Pavan’s build4good experience

This summer, I interned with The Mozilla Foundation to help automate methods for standardizing free-form accent descriptions in Mozilla's Common Voice dataset.

About the internship

Context

The Mozilla Foundation is a non-profit dedicated to making digital technology open and accessible. One of their projects is Common Voice, a platform that crowdsources datasets of transcribed speech from over 130 languages. The project is open to the public, meaning speakers can record audio clips on the platform and researchers can download the data for free. Common Voice's goal is to make speech technology accessible to those who do not speak a dominant language and to directly involve language communities in that process.

Common Voice allows contributors to define their accent on their account page. The accent label is then stored with each of their audio recordings in the dataset. This accent data aims to mitigate  the accent bias of speech technologies, which currently perform poorly when speakers have a nonstandard accent.

The Challenge

The Common Voice website allows users to either select their accent from a predefined list or describe it themselves in a free-form text box. The free-form text is necessary, as no list of accents can ever cover all the variation in real-world accents. However, letting users write their answer without any constraints means that two speakers who share an accent will usually have different textual descriptions in the dataset. This makes it difficult to group speakers together by accent. Right now, Common Voice's accent data is going unused because it is impossible to train machine learning models on it.

My goal was to investigate different ways of automatically grouping the free-form accent descriptions into a consistent format so that researchers will be able to use accent labels as a feature.

My Solution

Before implementing these approaches, I had to define what their outputs would look like. I needed each algorithm to group the accent descriptions in its own way and then store that grouping in a format that was the same for all algorithms. This would make it easy to compare the algorithms' outputs against each other. My solution was to represent groupings as a system of tags, where each tag on an audio clip represents a single aspect of the accent in that clip and no two tags in the system have the same meaning. The tags are then organized into a hierarchy of super- and sub-accents; for example, "Midwest United States" is a sub-accent of "United States". Using this model, I assigned tags to the English and Catalan datasets by hand to create a baseline set of labels. In order to consistently evaluate the quality of automatically generated tags, I developed an evaluation algorithm that estimates how similar an automatic result is to the baseline.

I started by researching techniques for grouping short texts by their meaning. I identified three main approaches to explore: clustering, normalization, and classification.

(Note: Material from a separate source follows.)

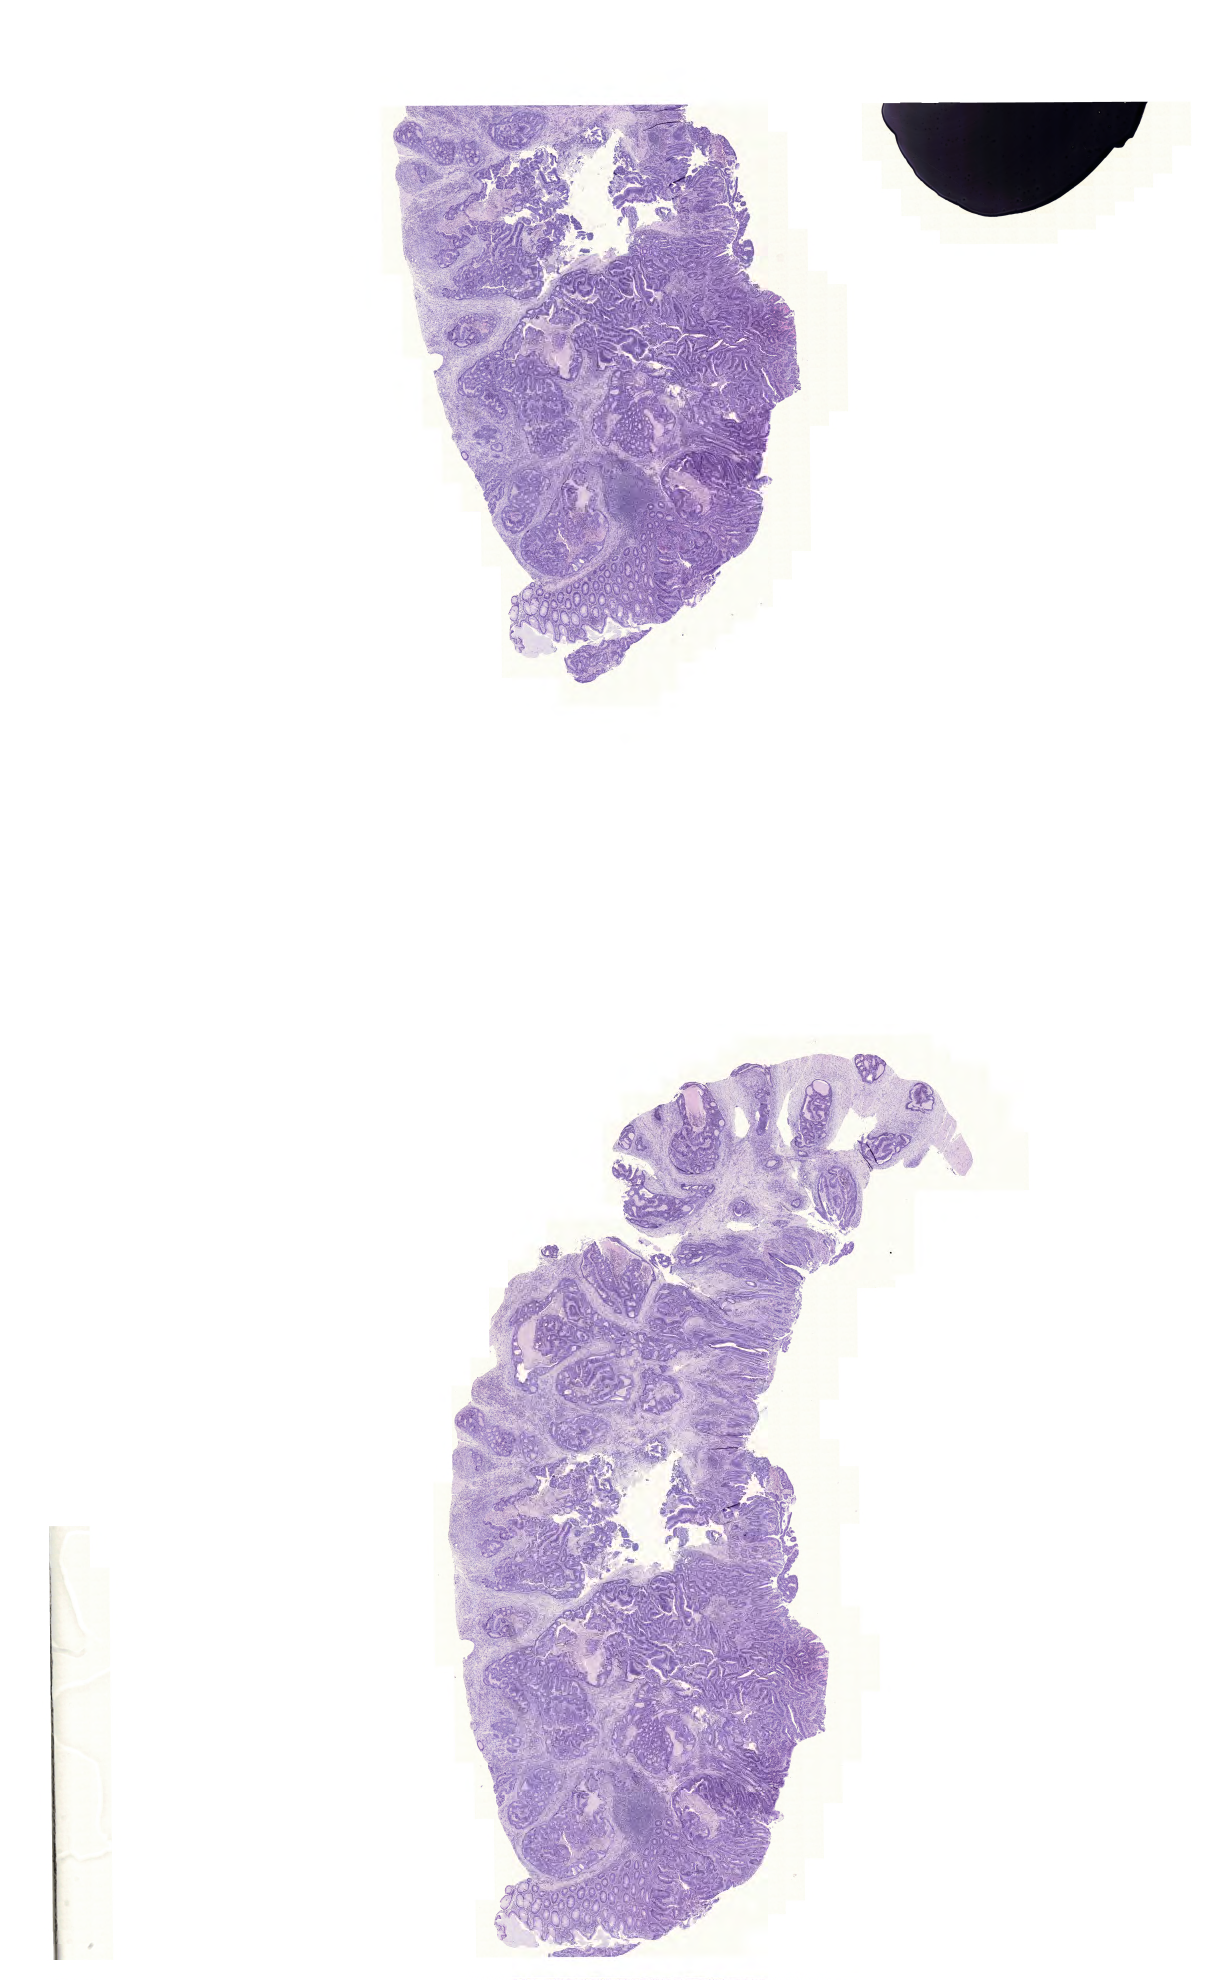
Hematoxylin and eosin (H&E) stained whole-slide image — a low-resolution overview of the entire scanned area, about 18.3 x 29.5 mm, formalin-fixed paraffin-embedded (FFPE) diagnostic section, primary tumour sample from the colon. Male, age 59 years at initial diagnosis.
AJCC pathologic stage: IIA (6th edition). Diagnosis: Adenocarcinoma, NOS. Lymph nodes positive (case pathology): 0 of 13 examined.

Once the evaluation method was in place, I moved on to implementing clustering, normalization, and classification. I used a variety of techniques, including pre-trained language models and external knowledge sources. I programmed each algorithm as a series of interchangeable steps in a pipeline, which allowed me to easily adjust the way that text was being processed and grouped. I evaluated the different algorithms and their variations and presented the results to Mozilla. The project was conducted in Python and made use of various data mining techniques, libraries, and resources.

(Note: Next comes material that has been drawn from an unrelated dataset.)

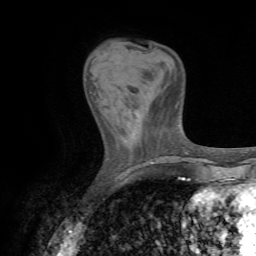
Breast MRI (dynamic contrast-enhanced), one axial slice. Position 19 of 72 along the scan axis. Cropped to one breast. Dynamic contrast-enhanced series, time point 2 of 7 at this slice position (early post-contrast). 1.5 T. TE 4.3 ms, TR 8.7 ms. 2.2 mm slice thickness. 256 × 256 image matrix, field of view 180 × 180 mm. Female patient.
Structures marked on this image (semi-automatic segmentation, software-assisted and operator-edited):
- enhancing-tissue mask used for the functional tumour volume (all voxels passing the contrast-enhancement thresholds inside the analysis volume; usually the tumour): bounding box <90,92,98,99> (left, top, right, bottom; pixels)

A group of young adults smiling for a photo

What stands out to me about my build4good project is the way it was uniquely tailored to my skills and interests. The project took advantage of my existing data and research skills and then built on top of them, grounding my abilities in experience. I am more confident with data science after completing the internship and I was able to especially develop the parts of my skillset that are unique to me. Improving these skills while working on a sociolinguistic problem -- a domain I've always been interested in but never had access to -- was an experience I am incredibly grateful for. I do not think I could have worked on that kind of project this early in my career without build4good's matching program.

Reflection

The summer also brought many opportunities to meet others who care about making technology that helps people. Working with the Mozilla Foundation and learning about the Common Voice project was incredible; talking to professionals whose work has real impact inspired me to develop goals for my own career path. build4good's guest speakers prepared me for that path by teaching me what public impact careers can look like in practice. Most of all, I enjoyed spending time with the other interns in Washington, D.C. It is rare to find other technologists with the same passions, and I really valued getting to know everyone's unique backgrounds.